On sait qu'elle a rencontré son homologue français, Jean-Marc Ayrault. Ça tombe bien, celui-ci a écrit, voilà tout juste un mois, un petit quelque chose qui aurait certainement fait l'affaire. Ça s'appelle une «circulaire», c'est une directive, en gros, mais signée de la main du premier ministre, ça retient généralement l'attention.
Ce document demande à tous les ministres de mettre en oeuvre une série d'actions et de mesures visant à faciliter l'usage du logiciel libre par l'État français.
C'est que la France n'est pas reconnue que pour ses TGV, son vin ou son fromage. Elle est aussi «l'un des deux ou trois pays les plus dynamiques au monde en matière de logiciel libre», selon le Conseil national du logiciel libre, qui parle d'un chiffre d'affaires annuel de 2,5 milliards d'euros et de 30 000 emplois, en croissance annuelle de 30 %.
Mme Marois aurait pu se détendre dans l'avion, pendant son retour, à la lecture de ce texte où M. Ayrault évoque quelques avantages du logiciel libre: moindres coûts, moins de migrations inutiles et, surtout, la mutualisation entre acteurs publics.
Imaginez sa joie en lisant que «l'usage des logiciels libres dans une direction ministérielle a permis de diviser par 10 les coûts de fonctionnement des applicatifs». Quel plus beau cadeau offrir à une première ministre aux prises avec des contraintes budgétaires éreintantes?
Le document souligne à quel point il est «contre-productif que chaque acteur conduise ses développements de son côté et en paie la totalité aulieu de partager cette charge». Ce constat a mené, il y a 10 ans déjà, à la création d'un organisme (l'ADULLACT) pour fédérer les efforts de développement de solutions libres par l'État français.
Il semblerait tout de même que notre Pauline Ire ait été initiée, par nos chers cousins, aux attraits du logiciel libre.
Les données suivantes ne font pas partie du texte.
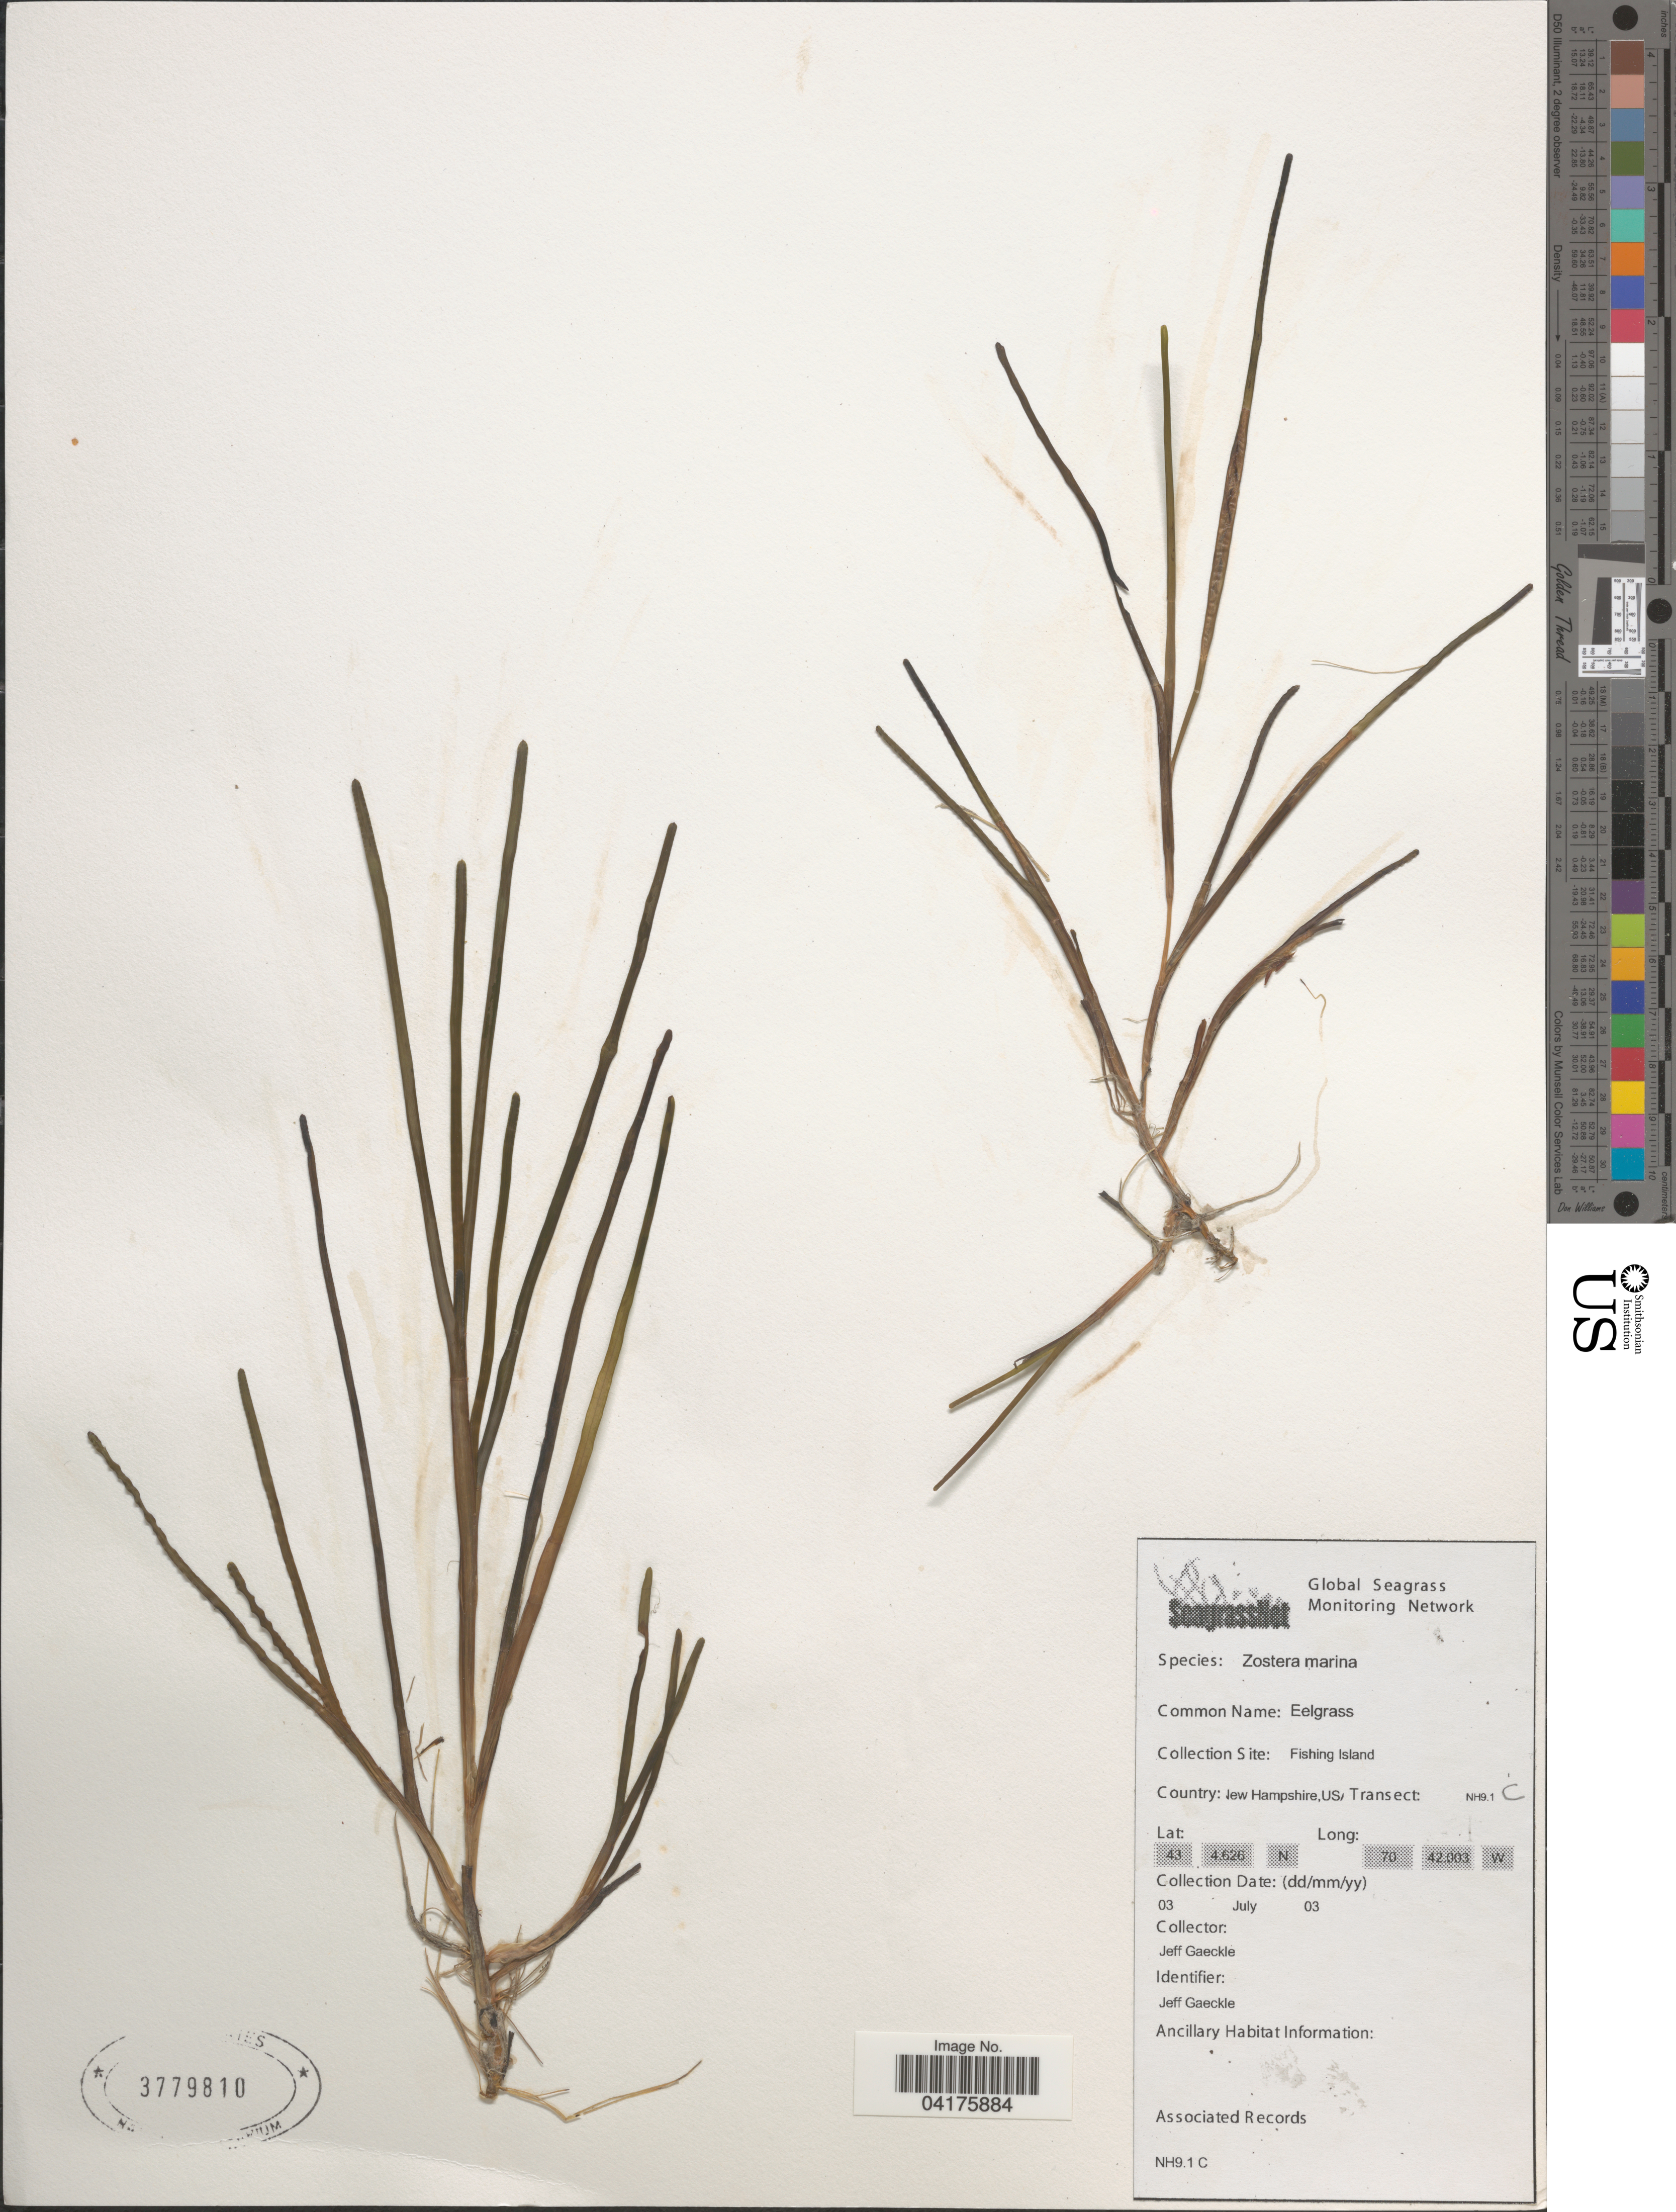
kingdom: Plantae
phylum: Tracheophyta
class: Liliopsida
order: Alismatales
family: Zosteraceae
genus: Zostera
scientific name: Zostera marina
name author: L.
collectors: J. Gaeckle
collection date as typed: Transcribed d/m/y: 3/7/3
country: United States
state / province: New Hampshire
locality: Fishing Island.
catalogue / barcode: US 3779810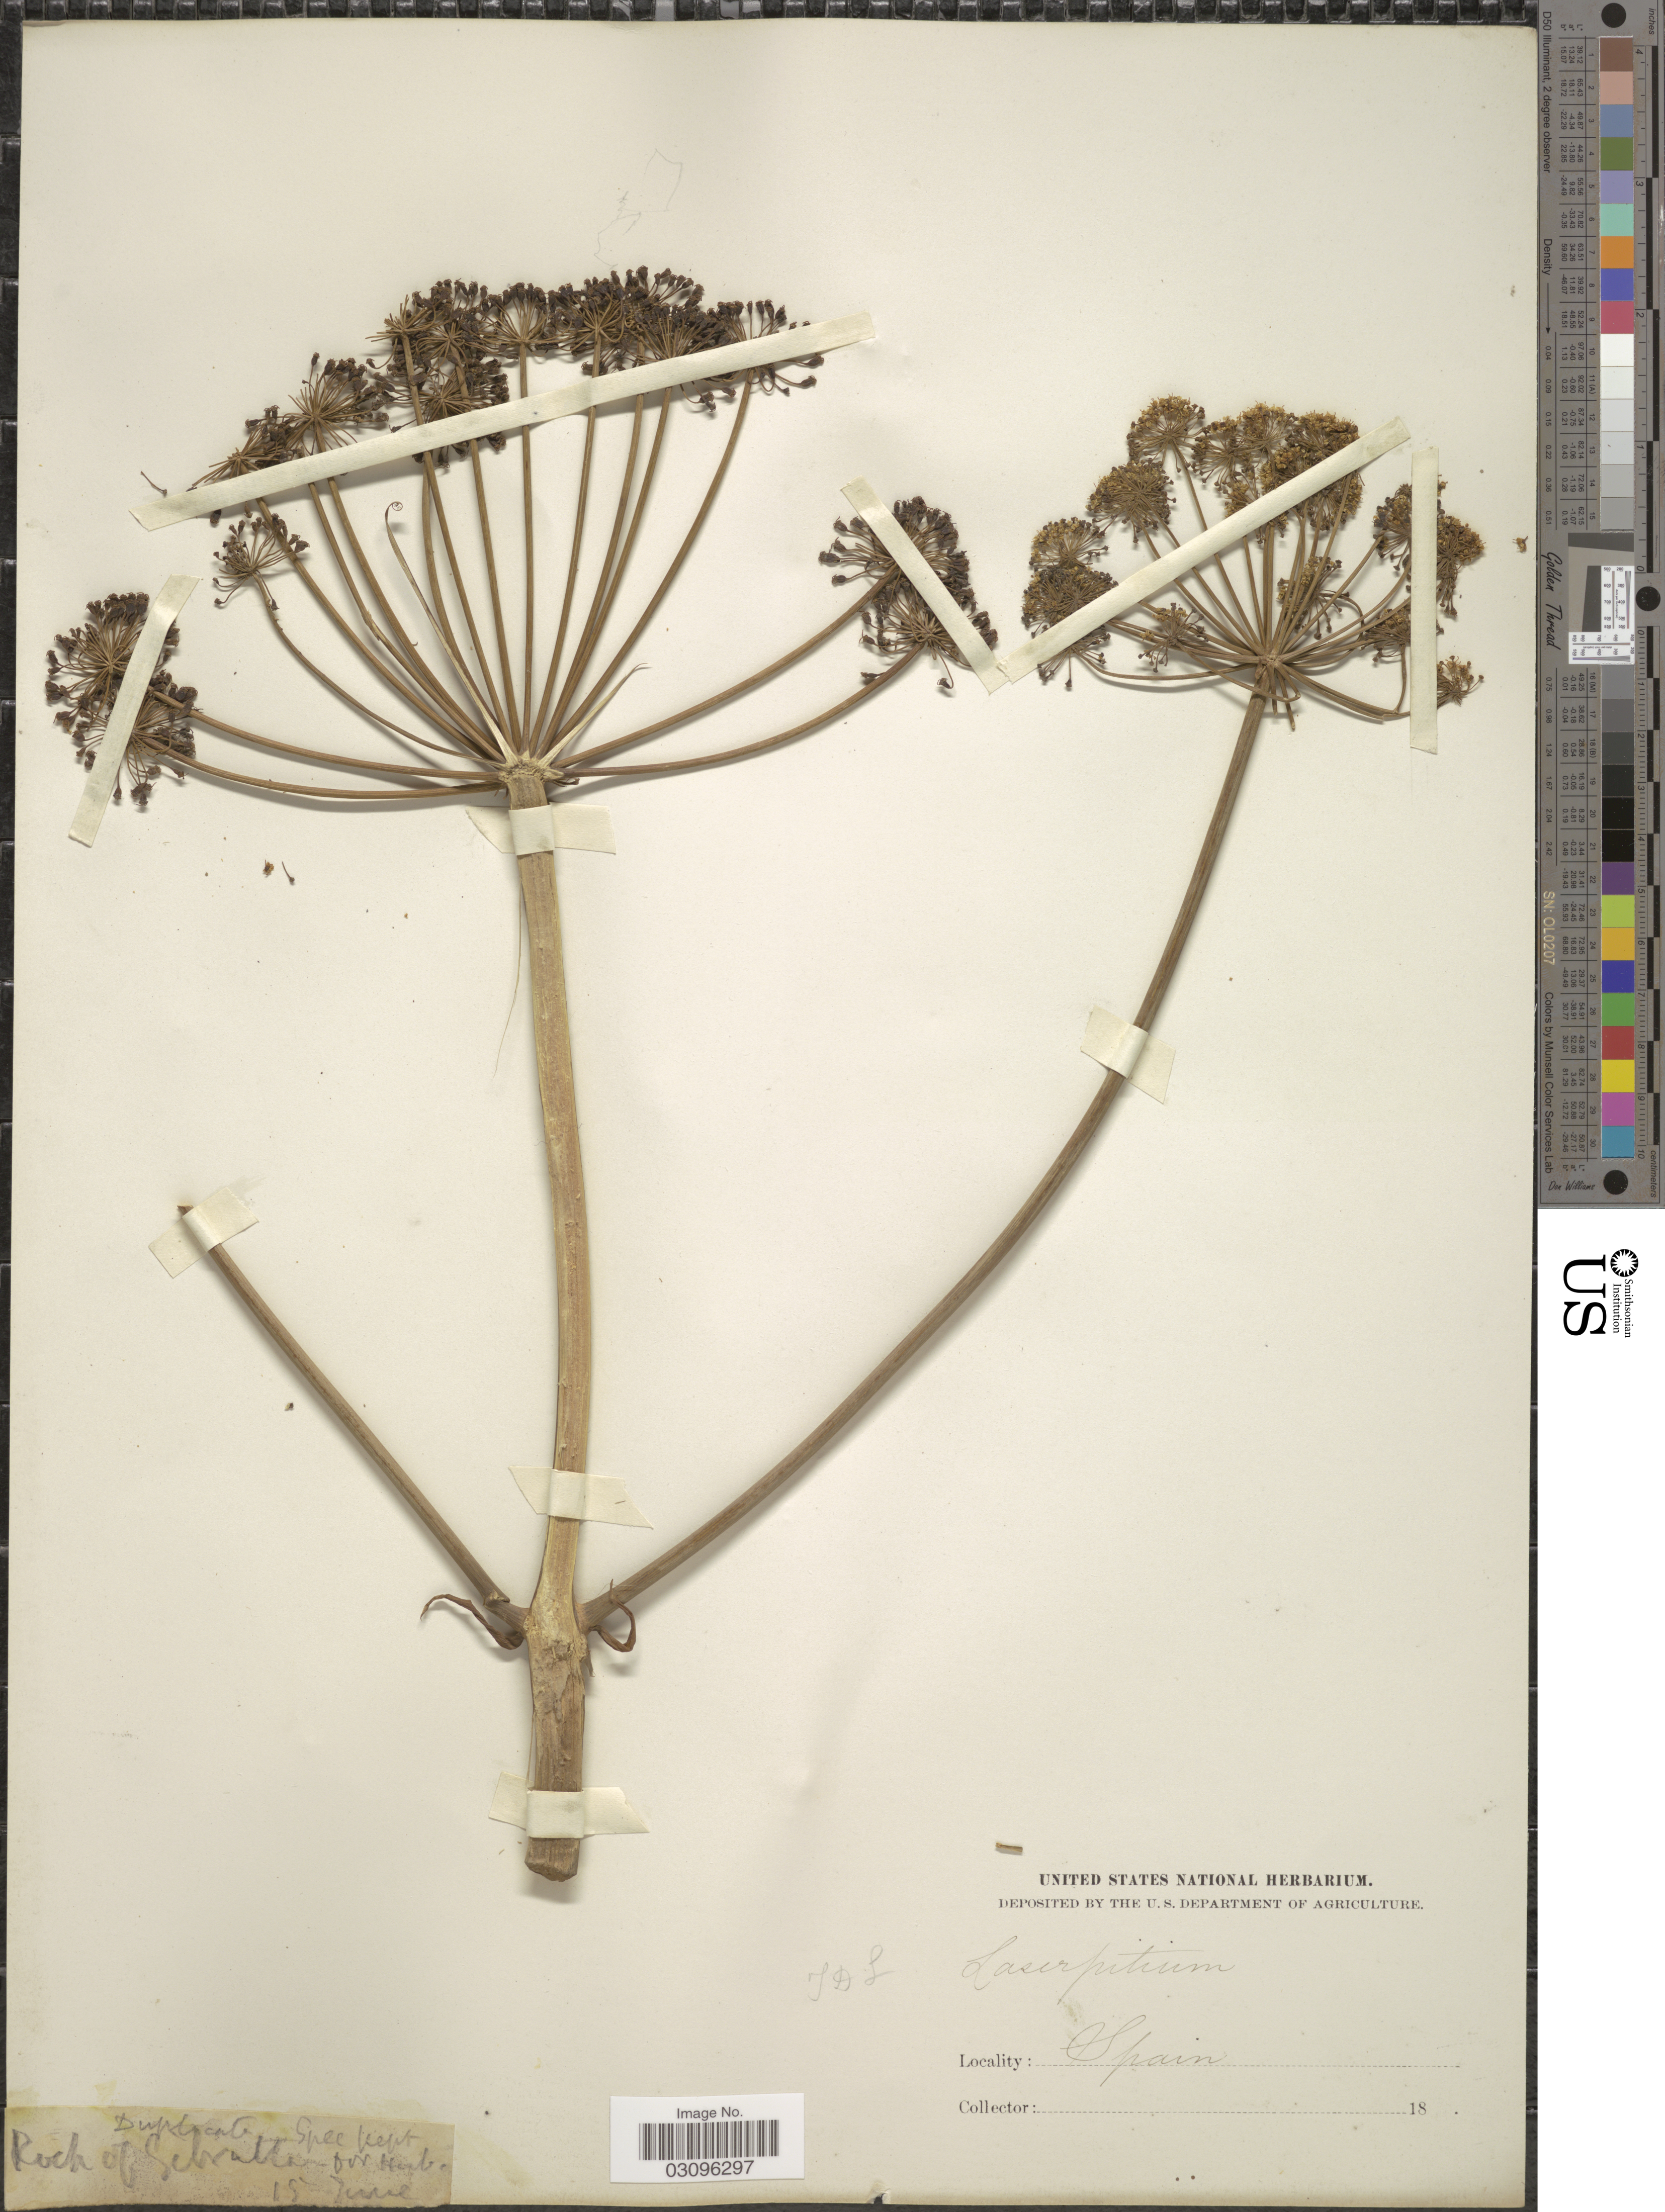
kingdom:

En témoigne une photo d'elle, tout sourire, en compagnie d'Alexandre Zapolsky, pdg de Linagora. Linagora, c'est l'entreprise qui a fourni les logiciels des ordinateurs Linux pour les députés de l'Assemblée nationale française (en remplacement des produits Microsoft). Son logiciel de messagerie et de travail collaboratif est utilisé par les ministères des Finances, de l'Intérieur, de la Défense et par la Gendarmerie nationale.
Sur son fil Twitter, où il publie fièrement la photo, M. Zapolsky écrit: «Pauline Marois la première ministre du Québec se dit en faveur du logiciel libre! Vive le PQ et vive le Québec libre!»
Sans doute un excès d'enthousiasme, parce qu'au gouvernement québécois, l'idée même du logiciel libre provoque surtout de l'urticaire.
Ce n'est pas comme en Italie, où le gouvernement a voté, le 7 août dernier, un amendement qui exclut, purement et simplement, l'achat de logiciels commerciaux sous licences, à moins d'exceptions qui doivent être justifiées. Le logiciel libre devient ainsi la norme plutôt que l'exception. Le Québec à l'envers, quoi.
Quel dommage quand même que notre nouvelle première ministre n'ait pas emporté la circulaire de M. Ayrault dans ses valises. Mais qu'à cela ne tienne, Le Soleil est heureux de lui en offrir une copie. Voici le lien :
http://circulaire.legifrance.gouv.fr/pdf/2012/09/cir_35837.pdf.
Ne nous remerciez pas. Imaginer la joie que ressentiront tant de gestionnaires de l'informatique nous suffit.